◆ AIM OF THE EXERCISE
Among the lines below, count those with the word "facile". Answer with the number only.

◆ MATERIAL PROVIDED

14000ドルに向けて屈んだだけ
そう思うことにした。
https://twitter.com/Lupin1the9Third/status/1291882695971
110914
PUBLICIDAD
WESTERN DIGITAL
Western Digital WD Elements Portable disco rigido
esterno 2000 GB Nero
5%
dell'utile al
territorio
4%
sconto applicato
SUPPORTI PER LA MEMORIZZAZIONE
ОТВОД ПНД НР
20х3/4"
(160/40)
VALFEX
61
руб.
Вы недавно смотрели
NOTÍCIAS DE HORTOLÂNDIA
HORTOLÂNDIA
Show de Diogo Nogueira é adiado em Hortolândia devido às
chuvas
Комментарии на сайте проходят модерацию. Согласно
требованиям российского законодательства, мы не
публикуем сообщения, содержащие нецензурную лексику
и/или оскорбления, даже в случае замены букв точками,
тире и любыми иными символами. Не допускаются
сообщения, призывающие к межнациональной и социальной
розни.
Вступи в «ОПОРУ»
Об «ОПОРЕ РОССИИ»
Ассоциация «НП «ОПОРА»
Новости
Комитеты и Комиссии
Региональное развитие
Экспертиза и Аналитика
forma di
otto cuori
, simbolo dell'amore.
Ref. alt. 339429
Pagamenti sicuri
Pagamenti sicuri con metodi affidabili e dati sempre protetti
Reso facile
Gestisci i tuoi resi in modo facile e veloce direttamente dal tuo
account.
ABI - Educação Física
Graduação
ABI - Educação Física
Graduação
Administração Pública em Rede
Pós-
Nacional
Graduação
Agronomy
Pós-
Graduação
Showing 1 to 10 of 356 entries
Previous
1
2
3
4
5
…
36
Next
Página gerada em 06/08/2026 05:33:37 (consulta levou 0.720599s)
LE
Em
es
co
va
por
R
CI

◆ OUTPUT
2